EXERCISE → Please recast the paragraph beginning "tyvek 1443 works best" in the forum thread below as a short list that keeps its main facts.

GIVEN TEXT →
═══
# material for northwinds



## zfish87 (Oct 25, 2004)

I was planning on making some snow goose windsocks and was just wondering what kind of material is best. Thanks
Zane


----------



## brobones (Mar 10, 2004)

Man!! you should do a bit of searching on this site before asking a ? like that. If you look 4 posts below this one you will find the same ? asked Windsocks, Good luck with making them though


----------



## KEN W (Feb 22, 2002)

Look here.

http://nodakoutdoors.com/northwind-decoys.php


----------



## zfish87 (Oct 25, 2004)

Sorry about that! Just found the article after I posted it :lol: Thanks


----------



## Ty (Mar 11, 2004)

tyvek 1443 works best. Ive been making my own and they work out great. Alot of time is spent on them but I made mine so they will last for years. Had to have my mother in law show me how to run a sewing machine.

Im even molding my own heads, stainless stakes, grommeted, and with custom paint jobs. Should last for years.

I think im going to start selling them also. They work awesome!


----------



## Squeeker (Apr 1, 2004)
═══
ENTRIES PROVIDED →
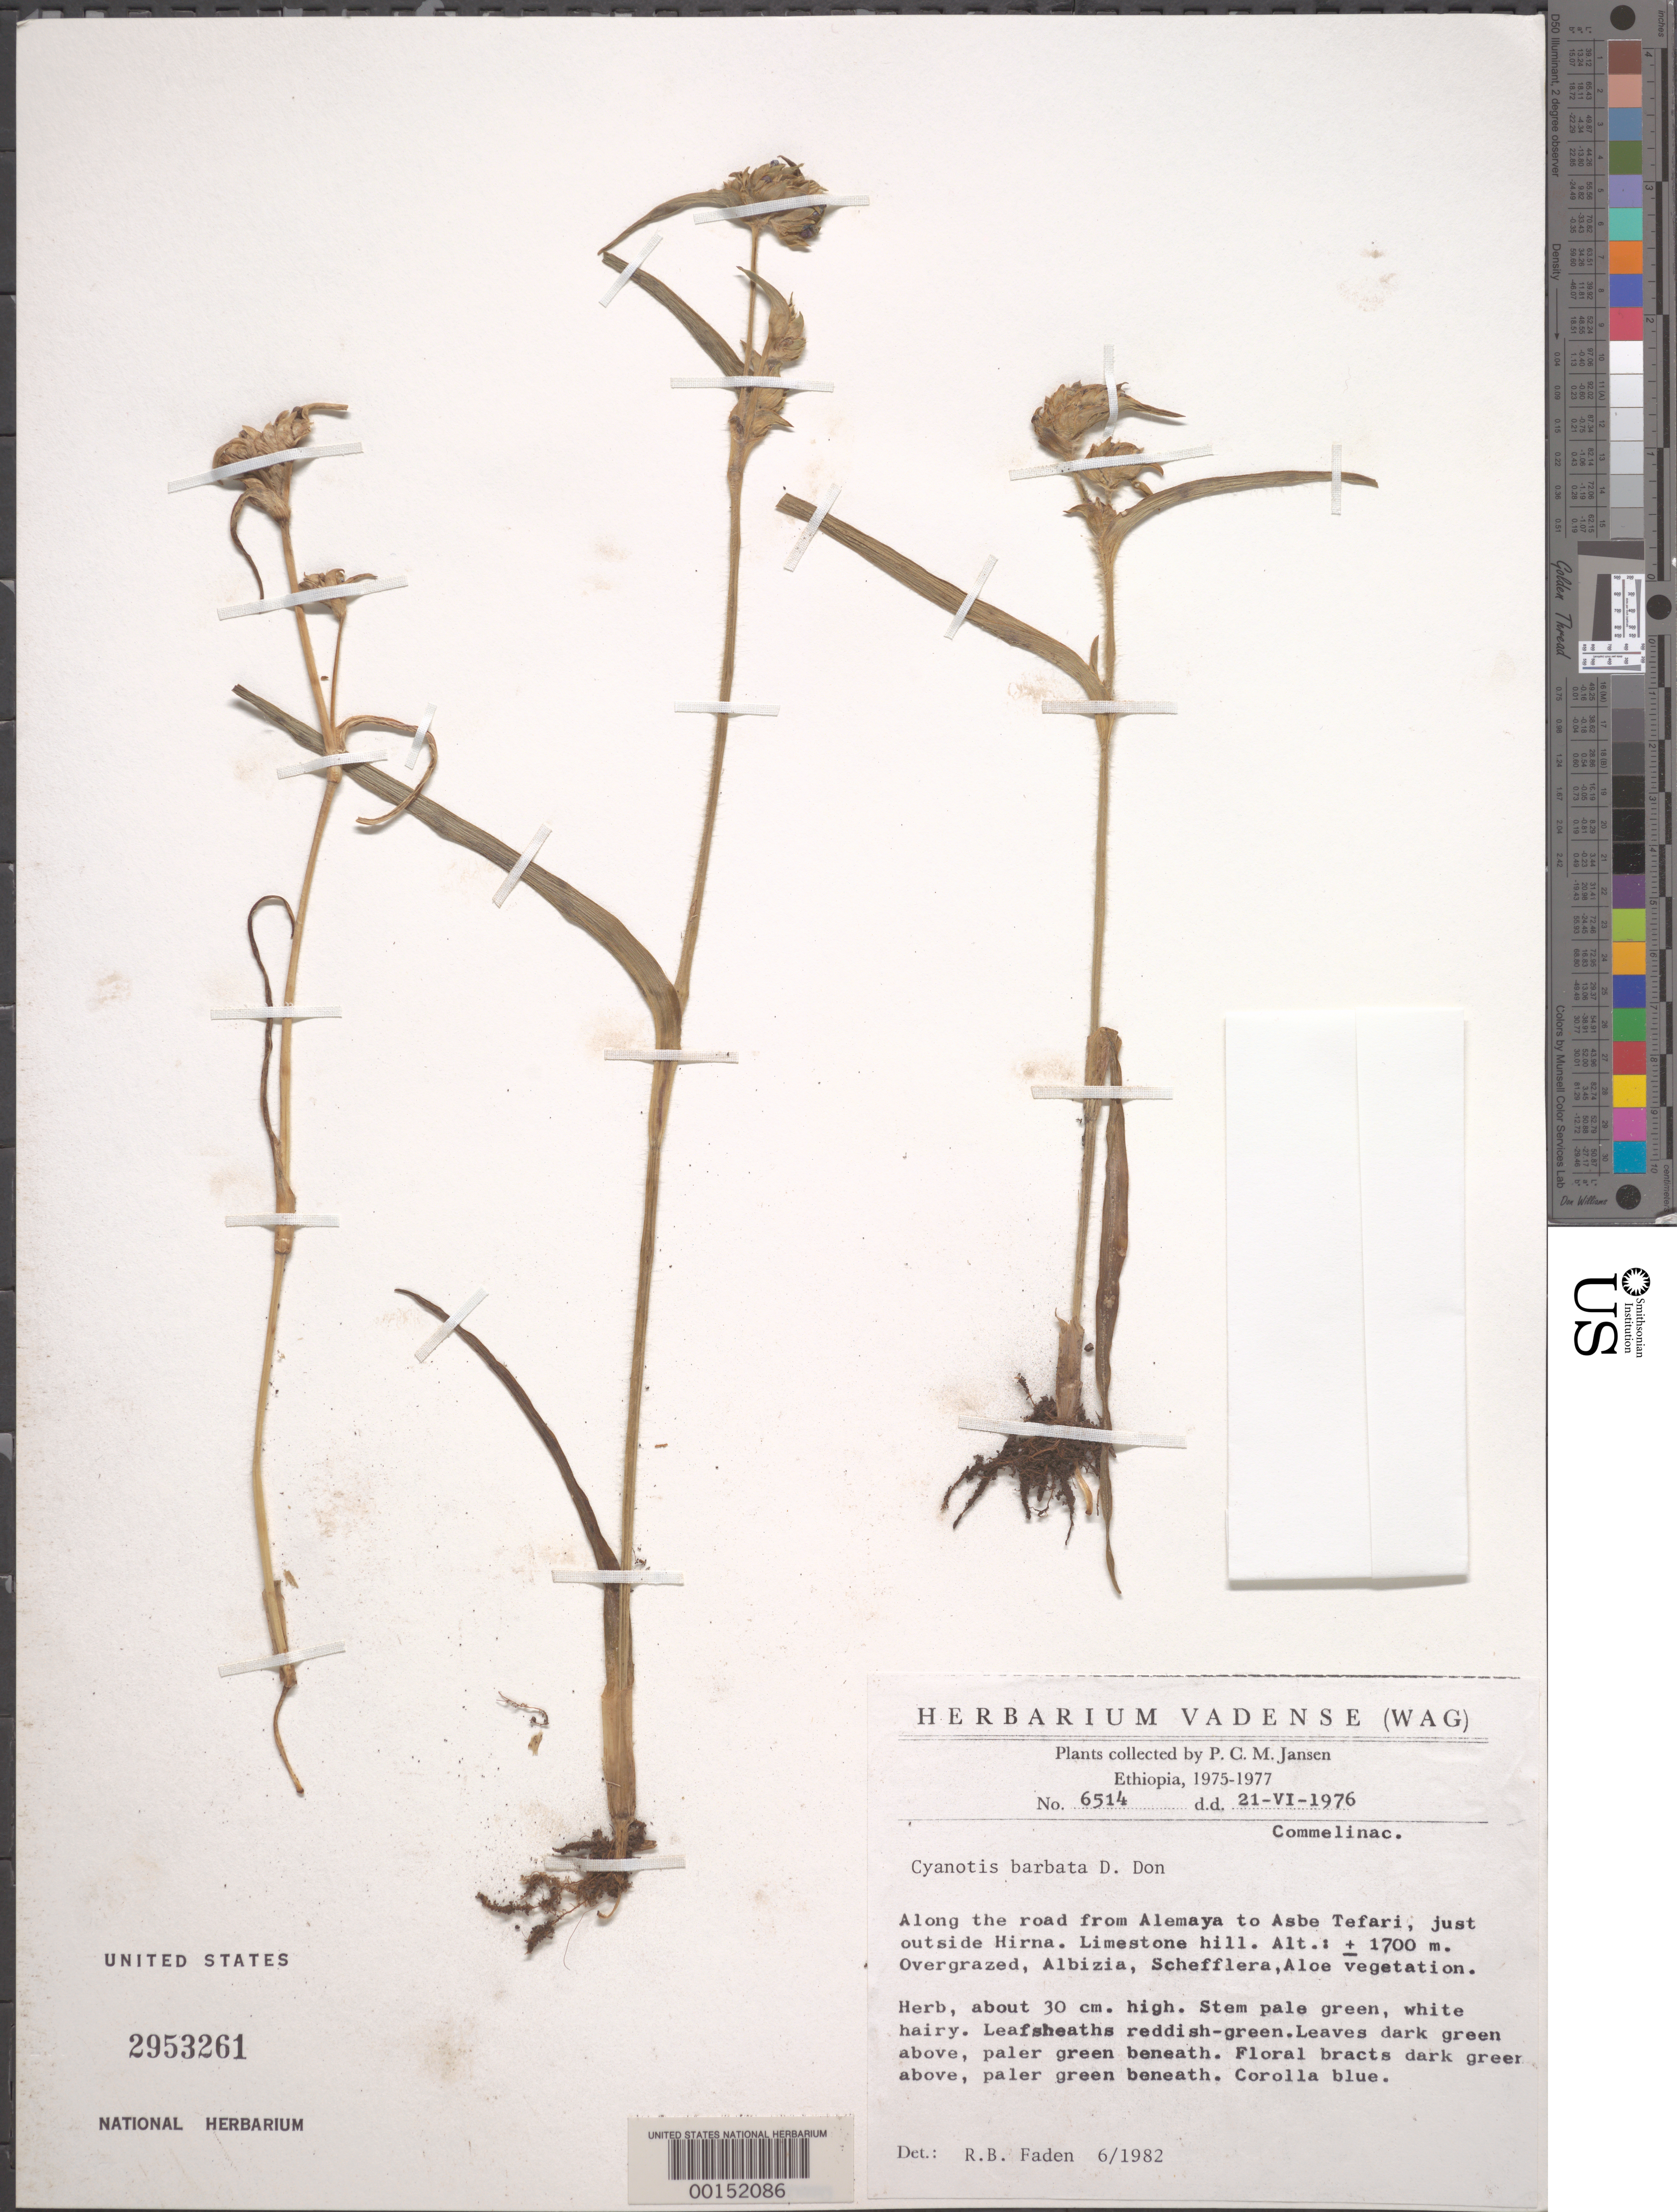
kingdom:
═══
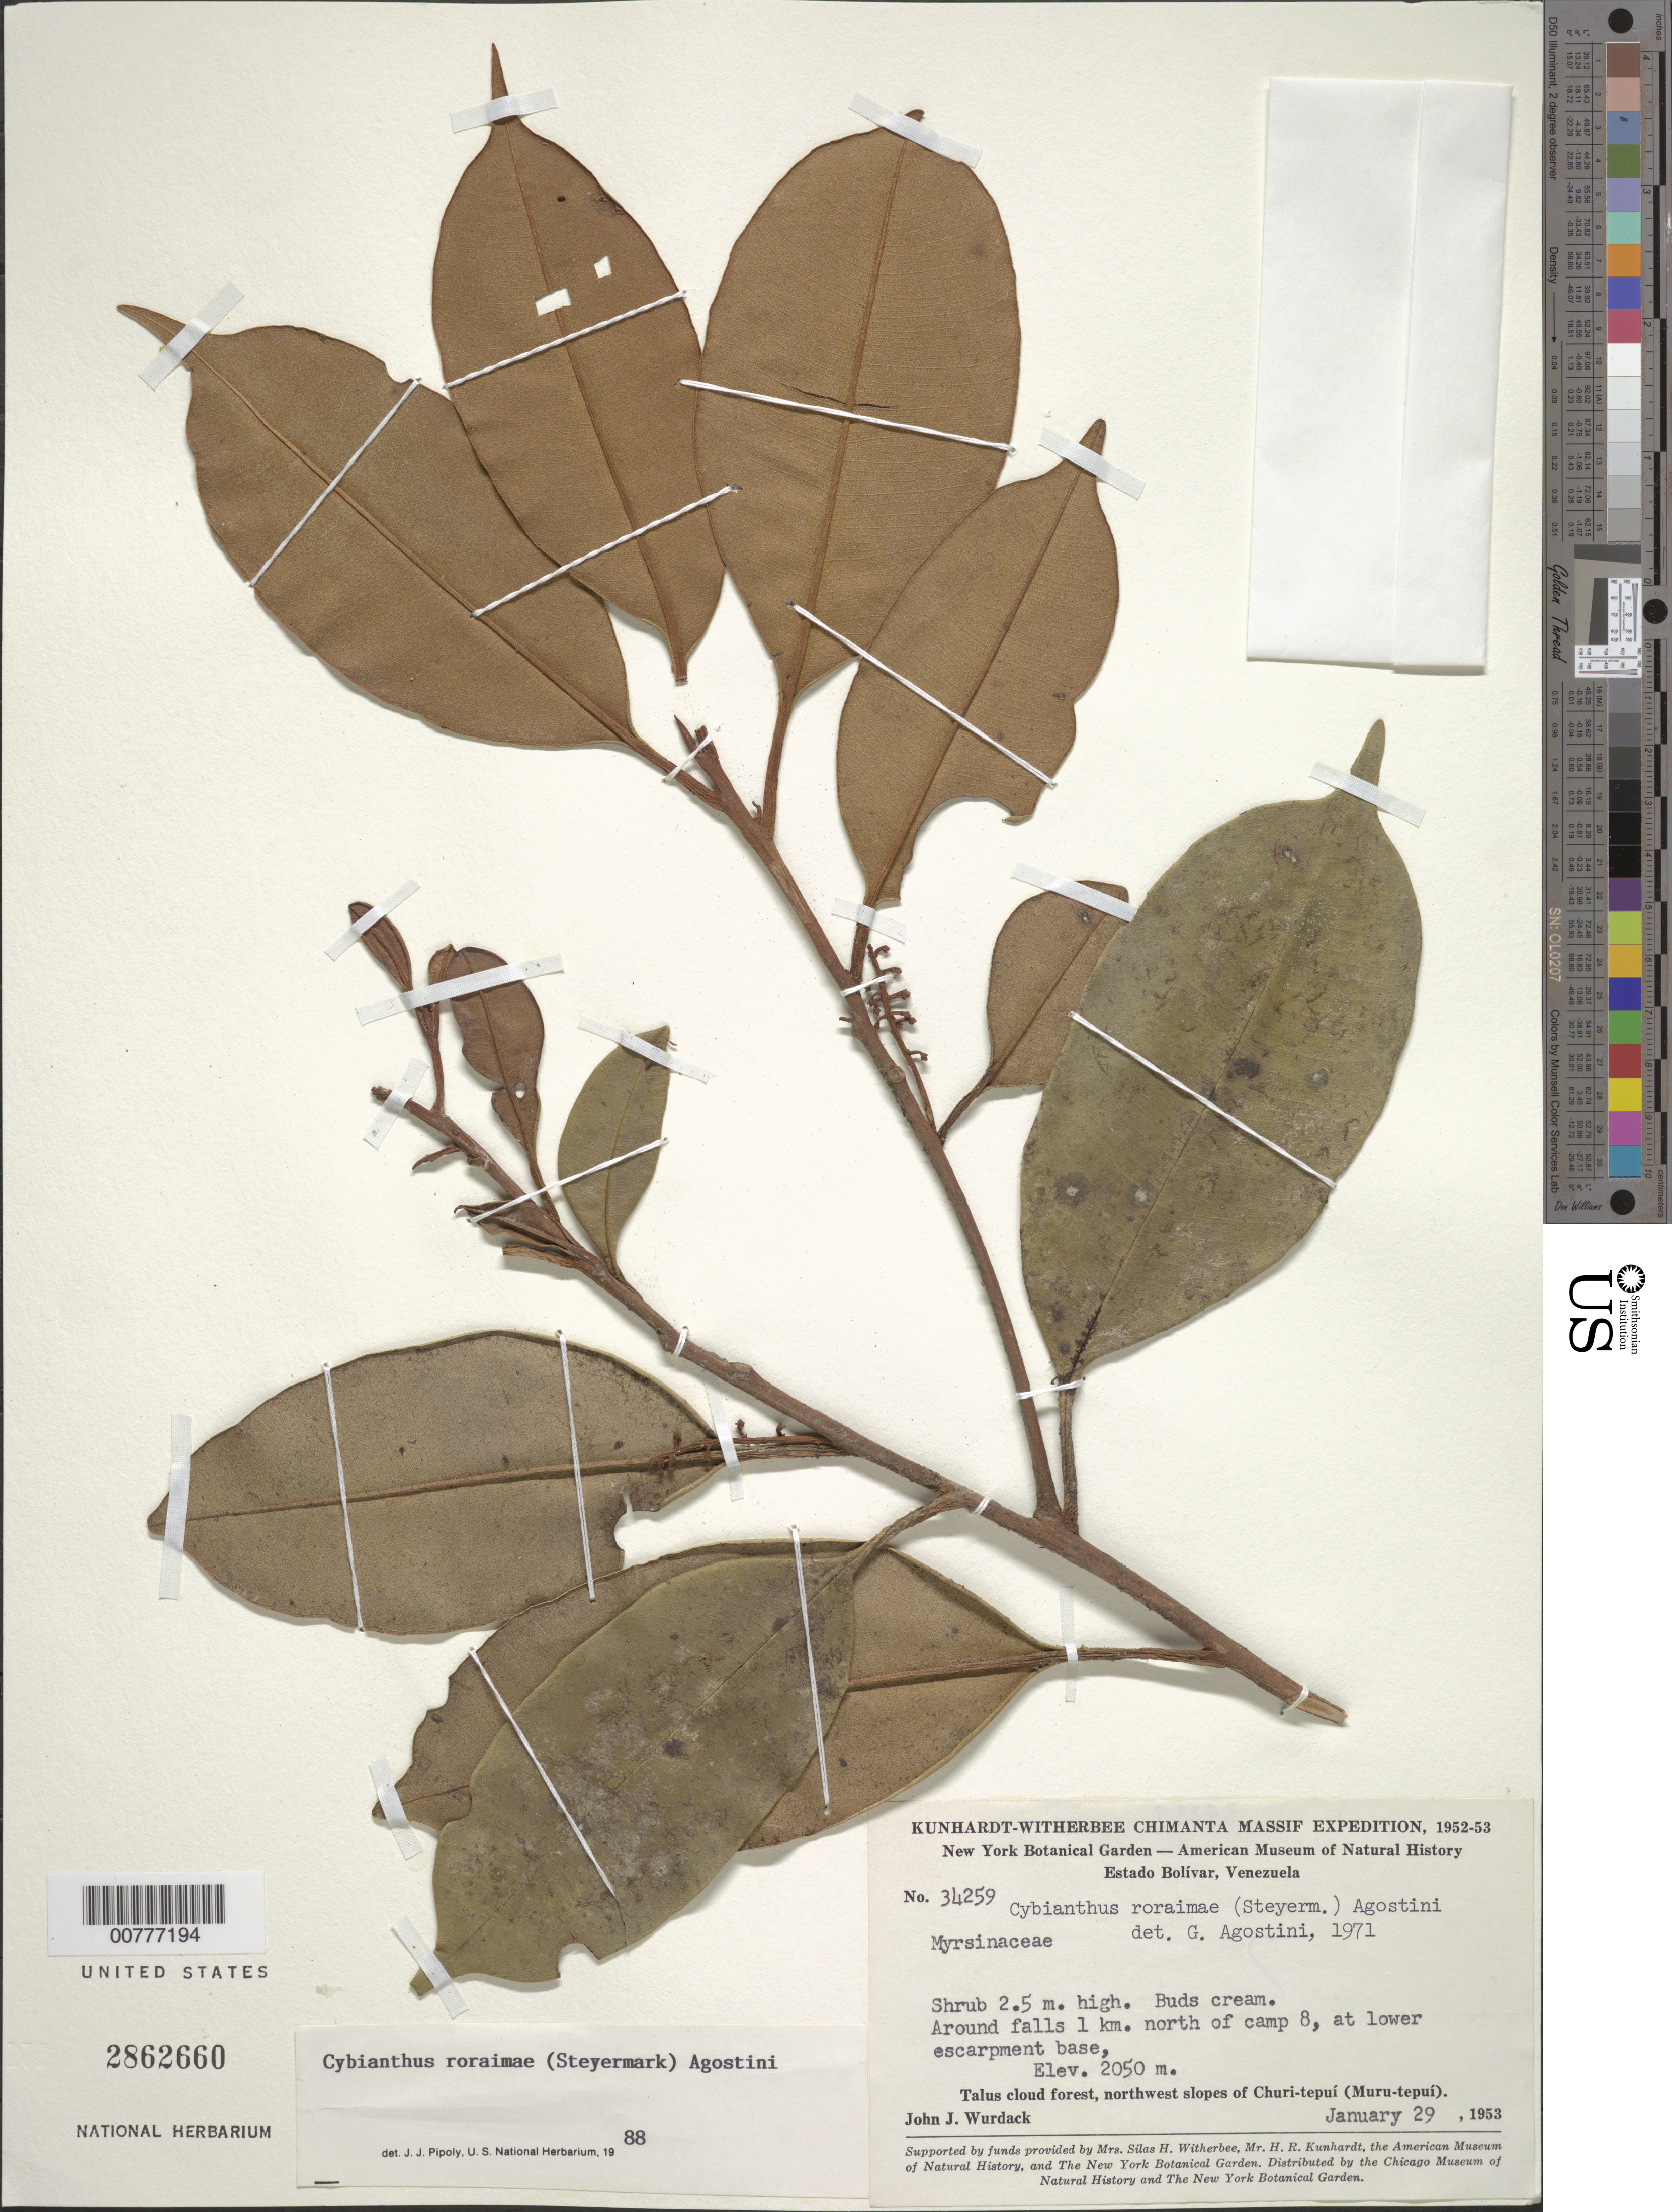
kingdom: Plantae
═══
OUTPUT OF THE EXERCISE →
- Tyvek 1443 works best.
- The poster has been making their own, and they work out great.
- They take a lot of time, but they are made to last for years.
- The poster's mother-in-law had to show them how to run a sewing machine.